Sunrise Symphony is a work in five movements for orchestra and chorus with an approximate duration of forty-five minutes. Although each of the symphony's various movements can be performed independently, the five-movement inclusive work is unified by similar tempos, harmonic style, melodic and rhythmic concordances, and programmatic content.
(Performance time: ca. 2 min.)
Featuring brass, timpani, and percussion
4 horns, 3 trumpets, 3 trombones, tuba, timpani, 2 percussion
II - Inner-city Sunrise
(Performance time: ca. 12 min.)
2 flutes, piccolo, 2 oboes, English horn, 2 clarinets, bass clarinet, 2 bassoons, contrabassoon, 4 horns, 3 trumpets, 3 trombones, tuba, timpani, 3 percussionists, celesta, harp, and strings in 5 parts.
- University of Kentucky Symphony Orchestra, April 19, 1998
- The Central Kentucky Youth Symphony Orchestra, May 10, 1998
- The Shreveport Symphony Orchestra, January 14, 2000
- The U.C.L.A. Symphonia Orchestra, February 8, 2000
Program note by the composer: The first performance of Inner-city Sunrise took place on January 25, 1998, at an orchestral reading by the Detroit Symphony Orchestra, conducted by Kay George Roberts. Calvin Taylor was one of four winners of the Unisys African-American Composer's Residency and National Symposium, an outreach program dedicated to the identification and performance of music written by African-American composers. The score calls for two flutes and piccolo, two oboes and English horn, two clarinets and bass clarinet, two bassoons and contrabassoon, four horns, three trumpets, three trombones, tuba, timpani, tam-tam, suspended cymbal, snare drum, finger cymbals, bass drum, cymbals, mark tree, chimes, vibraphone, orchestral bells, celesta, harp, and strings (duration: 12 minutes).
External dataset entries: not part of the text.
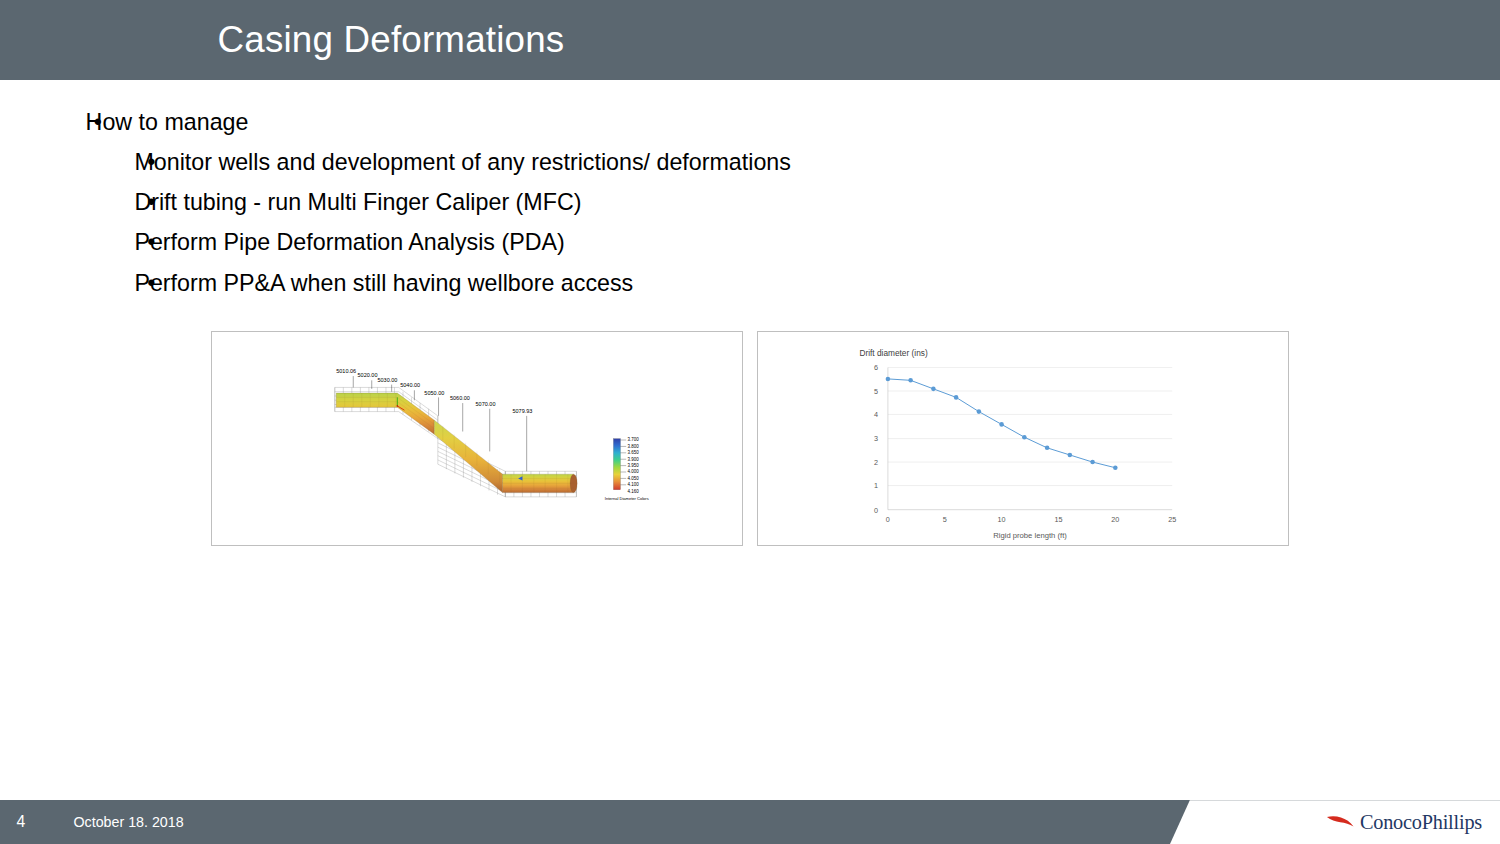Casing Deformations
How to manage
Monitor wells and development of any restrictions/ deformations
Drift tubing - run Multi Finger Caliper (MFC)
Perform Pipe Deformation Analysis (PDA)
Perform PP&A when still having wellbore access
5010.06 5020.00 5030.00 5040.00 5050.00 5060.00 5070.00 5079.93 3.700 3.800 3.650 3.900 3.950 4.000 4.050 4.100 4.160 Internal Diameter Colors
Drift diameter (ins) 0 1 2 3 4 5 6 0 5 10 15 20 25 Rigid probe length (ft)
4
October 18. 2018
ConocoPhillips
Highly programmatic in design and form, Inner-city Sunrise portrays a sense of the earlier glory, decline, and renaissance of great cities. The inspiration for Inner-city Sunrise is in the hope that beautiful trees, and people of immense inner force will facilitate the reclaiming of urban centers, principal birthplace of industry and culture.
The form is that of a slowly-developing, highly concentrated arch. The introduction (Adagietto, 4/4) sets an unsettled, searching mood, first with woodwinds, horns, and contrabass in harmonies of deep, brooding color, then taken over by strings, partially muted. A contemplative clarinet solo announces the main theme, accompanied by strings, then repeated by solo oboe, leading to a quasi development section, Moderato Poco Animato. The development theme is actually constructed from reformatted fragments of the opening melody, set in three variations. The second variation is notable for its prominent use of thecornet, a five-rank organ stop constructed of the pitches 8', 4', nazard 2 2/3', 2', and tierce 1 3/5', orchestrated with woodwinds, vibraphone, celesta, and harp. The gradual crescendo of the Moderato Poco Animato comes to a grand climax in the paroxysmal eruption of the Maestoso Aggressivo, featuring full brass with bells in the air. Once again, solo clarinet recalls the opening theme, leading to a culminating, grand restatement with full orchestra.
III - Sonnet of Praise
(Performance time: ca. 4 min.)
In Neo-Baroque Style
Based on the hymn Come, Thou Fount as cantus firmus.
(A version of this movement is available as an organ~keyboard duet. Click here for information about Sonnet of Praise for Organ.)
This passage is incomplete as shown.